Every line below needs to be transcribed without alteration, and no image may be carried over.

Segment Start: Data for this task

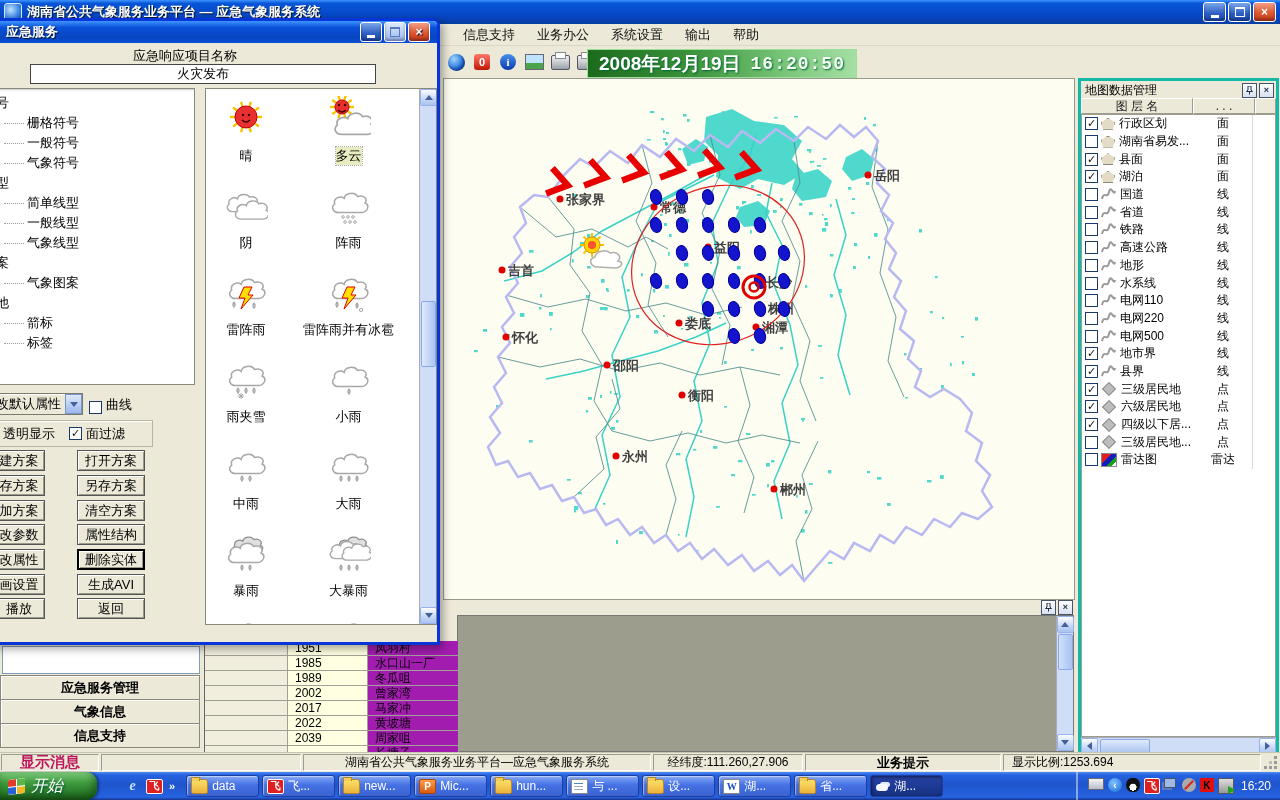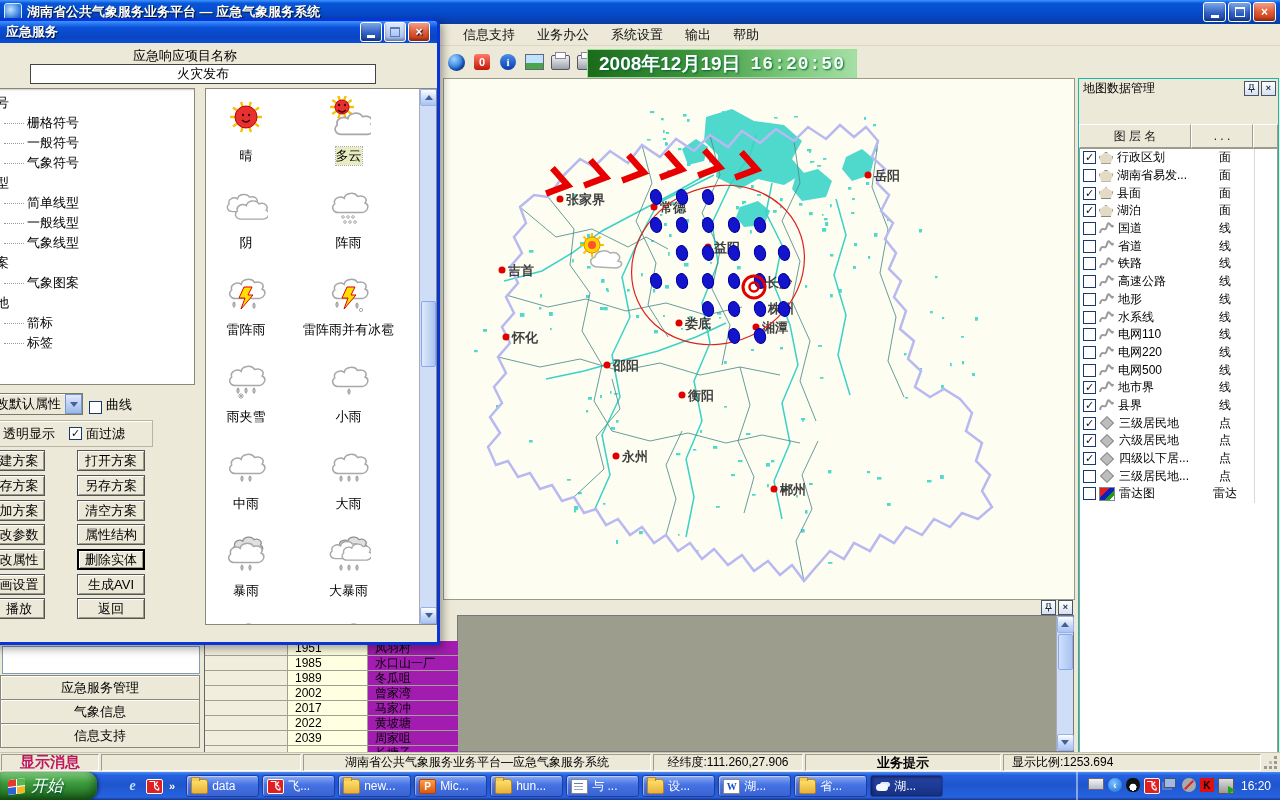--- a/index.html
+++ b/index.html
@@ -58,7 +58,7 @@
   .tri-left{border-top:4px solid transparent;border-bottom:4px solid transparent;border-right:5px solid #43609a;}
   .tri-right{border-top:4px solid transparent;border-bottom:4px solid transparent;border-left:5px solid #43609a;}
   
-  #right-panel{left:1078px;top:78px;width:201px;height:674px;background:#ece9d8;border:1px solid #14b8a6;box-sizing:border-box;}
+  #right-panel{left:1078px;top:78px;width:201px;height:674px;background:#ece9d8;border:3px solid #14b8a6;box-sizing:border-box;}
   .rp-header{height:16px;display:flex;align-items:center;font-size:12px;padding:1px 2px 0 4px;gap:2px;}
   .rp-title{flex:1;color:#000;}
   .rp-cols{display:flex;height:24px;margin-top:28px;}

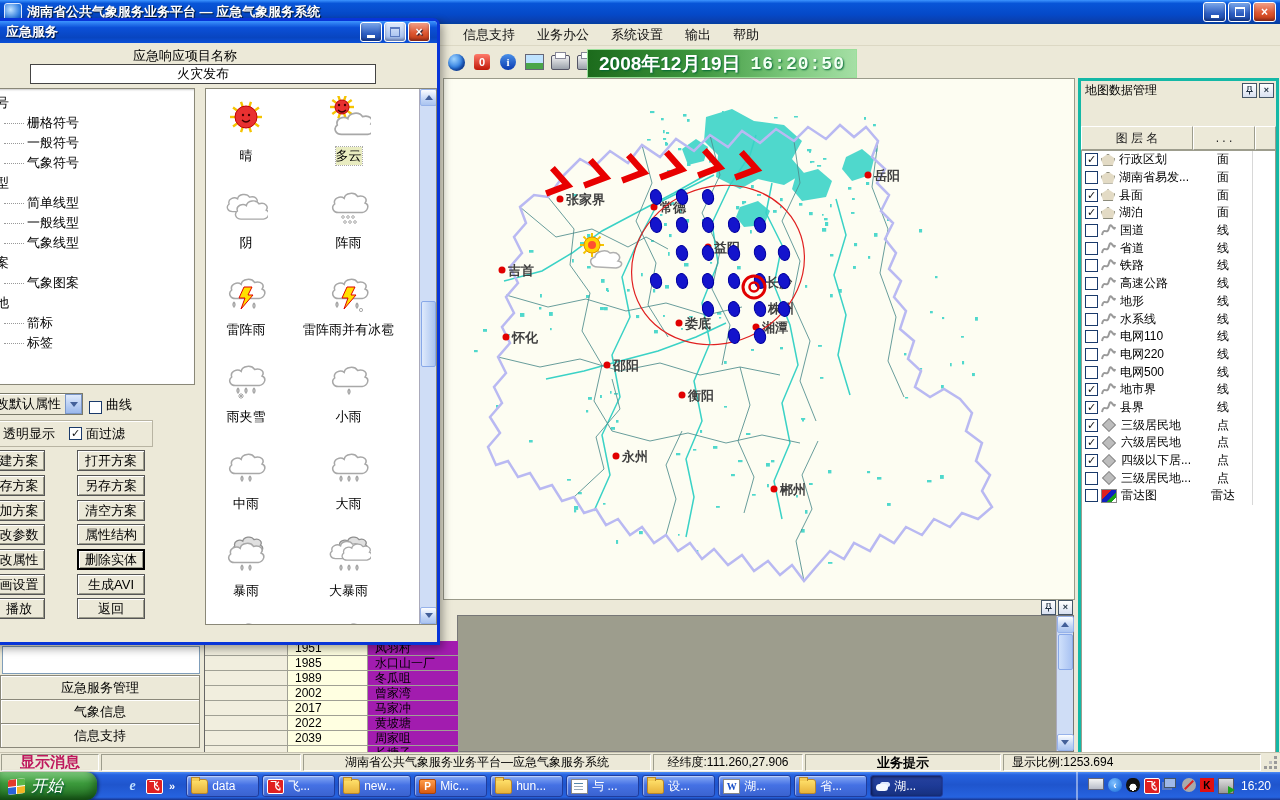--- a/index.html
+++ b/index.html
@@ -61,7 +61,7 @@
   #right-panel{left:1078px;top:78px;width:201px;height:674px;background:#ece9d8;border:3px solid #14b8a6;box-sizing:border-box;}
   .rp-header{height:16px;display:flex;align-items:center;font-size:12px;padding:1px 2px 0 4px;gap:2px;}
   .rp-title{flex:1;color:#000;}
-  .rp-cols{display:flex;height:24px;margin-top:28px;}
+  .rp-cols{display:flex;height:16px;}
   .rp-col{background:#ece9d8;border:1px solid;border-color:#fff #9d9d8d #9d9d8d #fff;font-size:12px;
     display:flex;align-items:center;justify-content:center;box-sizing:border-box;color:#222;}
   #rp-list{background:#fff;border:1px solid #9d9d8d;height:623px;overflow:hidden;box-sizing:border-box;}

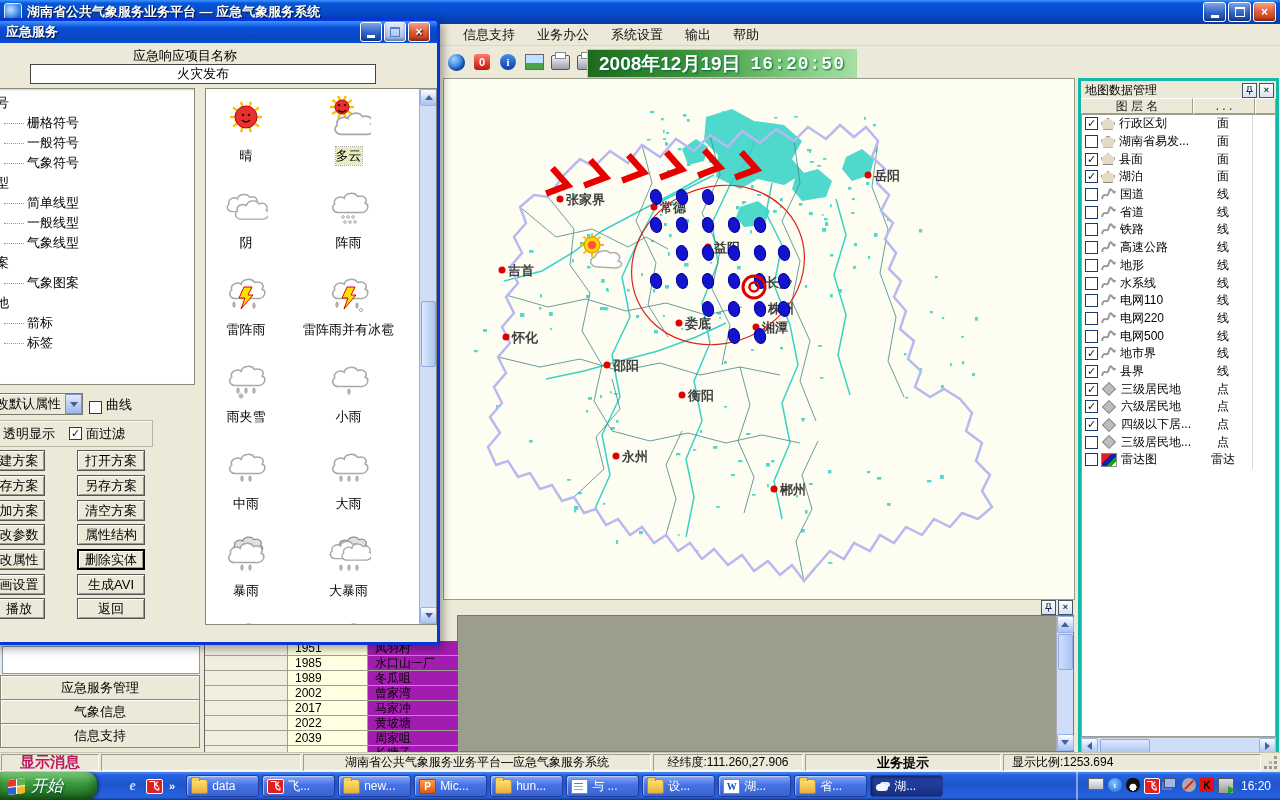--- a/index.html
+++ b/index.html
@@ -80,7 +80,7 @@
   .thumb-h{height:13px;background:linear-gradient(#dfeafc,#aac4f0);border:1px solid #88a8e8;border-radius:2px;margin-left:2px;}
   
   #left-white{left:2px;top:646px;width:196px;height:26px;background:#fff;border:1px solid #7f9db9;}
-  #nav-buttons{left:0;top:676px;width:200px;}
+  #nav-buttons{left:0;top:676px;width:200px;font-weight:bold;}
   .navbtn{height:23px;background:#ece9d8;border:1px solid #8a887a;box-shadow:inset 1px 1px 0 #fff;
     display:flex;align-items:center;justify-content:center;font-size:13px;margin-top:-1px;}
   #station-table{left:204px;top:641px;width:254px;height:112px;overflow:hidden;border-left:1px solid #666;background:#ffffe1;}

Segment End: Data for this task

Written answer ::
--- a/index.html
+++ b/index.html
@@ -58,7 +58,7 @@
   .tri-left{border-top:4px solid transparent;border-bottom:4px solid transparent;border-right:5px solid #43609a;}
   .tri-right{border-top:4px solid transparent;border-bottom:4px solid transparent;border-left:5px solid #43609a;}
   
-  #right-panel{left:1078px;top:78px;width:201px;height:674px;background:#ece9d8;border:1px solid #14b8a6;box-sizing:border-box;}
+  #right-panel{left:1078px;top:78px;width:201px;height:674px;background:#ece9d8;border:3px solid #14b8a6;box-sizing:border-box;}
   .rp-header{height:16px;display:flex;align-items:center;font-size:12px;padding:1px 2px 0 4px;gap:2px;}
   .rp-title{flex:1;color:#000;}
   .rp-cols{display:flex;height:24px;margin-top:28px;}

--- a/index.html
+++ b/index.html
@@ -61,7 +61,7 @@
   #right-panel{left:1078px;top:78px;width:201px;height:674px;background:#ece9d8;border:3px solid #14b8a6;box-sizing:border-box;}
   .rp-header{height:16px;display:flex;align-items:center;font-size:12px;padding:1px 2px 0 4px;gap:2px;}
   .rp-title{flex:1;color:#000;}
-  .rp-cols{display:flex;height:24px;margin-top:28px;}
+  .rp-cols{display:flex;height:16px;}
   .rp-col{background:#ece9d8;border:1px solid;border-color:#fff #9d9d8d #9d9d8d #fff;font-size:12px;
     display:flex;align-items:center;justify-content:center;box-sizing:border-box;color:#222;}
   #rp-list{background:#fff;border:1px solid #9d9d8d;height:623px;overflow:hidden;box-sizing:border-box;}

--- a/index.html
+++ b/index.html
@@ -80,7 +80,7 @@
   .thumb-h{height:13px;background:linear-gradient(#dfeafc,#aac4f0);border:1px solid #88a8e8;border-radius:2px;margin-left:2px;}
   
   #left-white{left:2px;top:646px;width:196px;height:26px;background:#fff;border:1px solid #7f9db9;}
-  #nav-buttons{left:0;top:676px;width:200px;}
+  #nav-buttons{left:0;top:676px;width:200px;font-weight:bold;}
   .navbtn{height:23px;background:#ece9d8;border:1px solid #8a887a;box-shadow:inset 1px 1px 0 #fff;
     display:flex;align-items:center;justify-content:center;font-size:13px;margin-top:-1px;}
   #station-table{left:204px;top:641px;width:254px;height:112px;overflow:hidden;border-left:1px solid #666;background:#ffffe1;}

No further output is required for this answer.